SLR returns NaN when inputs and outputs are 1-element arrays
I'm reimplementing my algorithm from MLR into SLR (I don't need multiple params anymore) and I see that SLR is returning NaN when inputs & outputs are arrays of 1-element. The old implementation with MLR was producing proper results.
const SLR = require('ml-regression-simple-linear')
const MLR = require('ml-regression-multivariate-linear')
const slr1 = new SLR([ 1 ], [ 2 ])
console.log('SLR for 1 value:', slr1.predict(2))
const mlr1 = new MLR([ [ 1 ] ], [ [ 2 ] ])
console.log('MLR for 1 value:', mlr1.predict([ 2 ]))
const slr2 = new SLR([ 1, 2 ], [ 2, 3 ])
console.log('SLR for 2 values:', slr2.predict(3))
const mlr2 = new MLR([ [ 1 ], [ 2 ] ], [ [ 2 ], [ 3 ] ])
console.log('MLR for 2 values:', mlr2.predict([ 3 ]))
Output:
SLR for 1 value: NaN (should be 3)
MLR for 1 value: [ 2.9999999999999996 ]
SLR for 2 values: 4
MLR for 2 values: [ 3.999999999999991 ]
What do you expect as a result with this edge case? There are infinite solutions that fulfill the input data.

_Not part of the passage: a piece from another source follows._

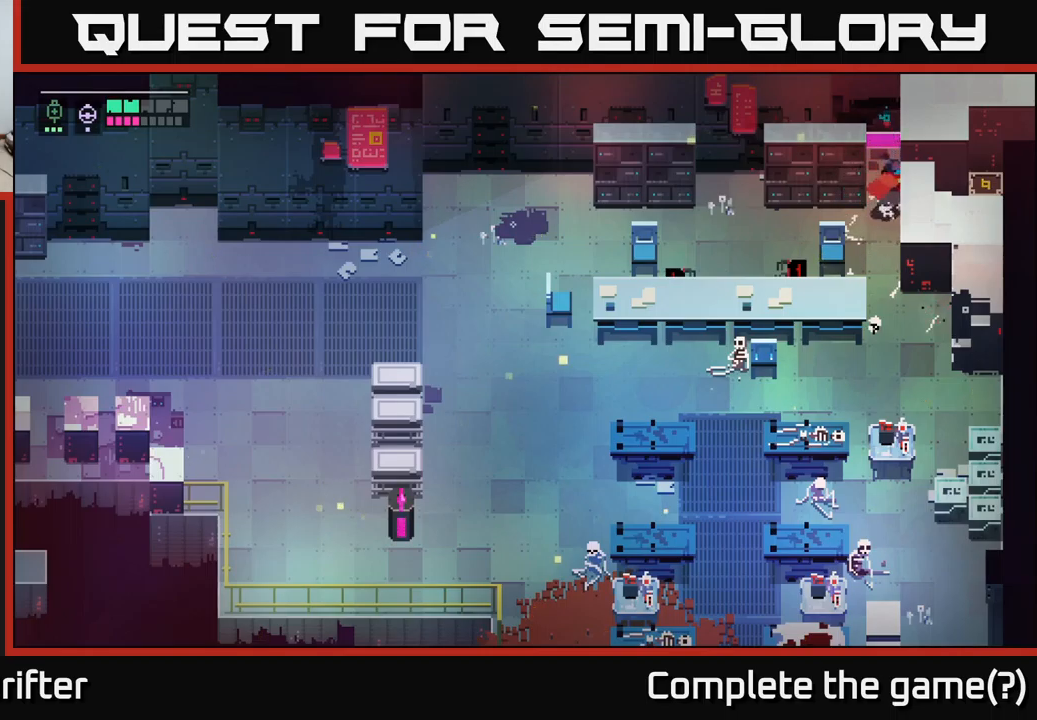
{"buttons": [], "left_stick": "down-right", "right_stick": "center", "events": [[150, "X", "down"], [334, "X", "up"]]}
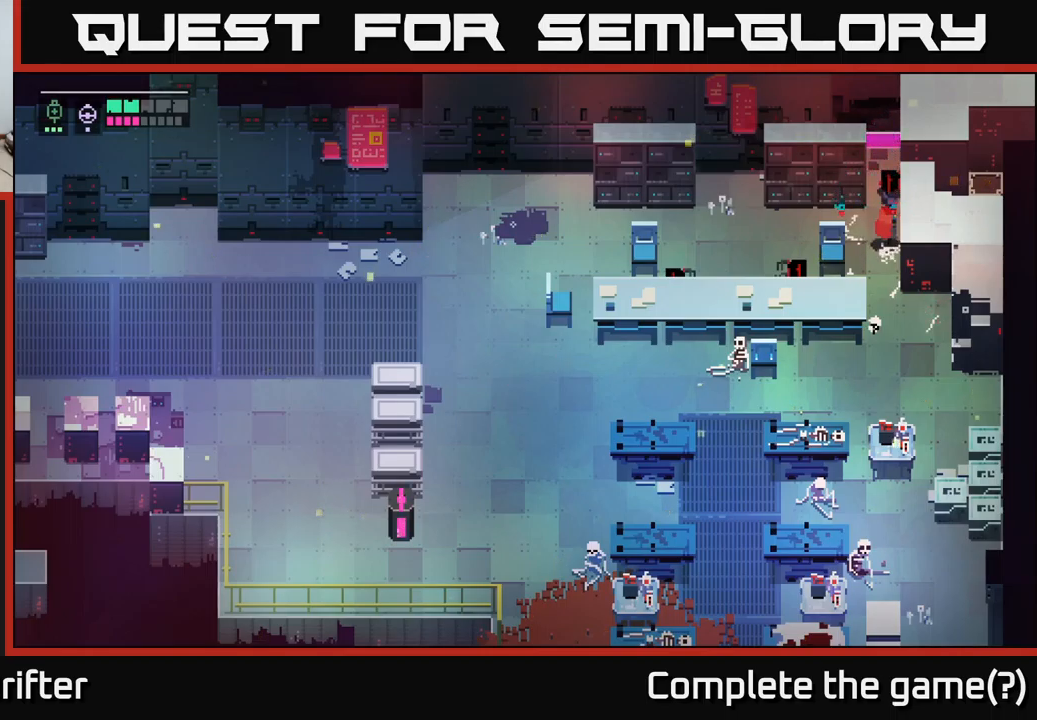
{"buttons": [], "left_stick": "down-right", "right_stick": "center", "events": []}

Shouldn't it be just 3, MLR for the same inputs and outputs (just wrapped in array) returns nearly 3?
I think it works in MLR because the intercept option is true by default. Unfortunately, I don't remember exactly what it means and how it could translate to SLR.
Hello @jobo322, do you have an opinion on this issue?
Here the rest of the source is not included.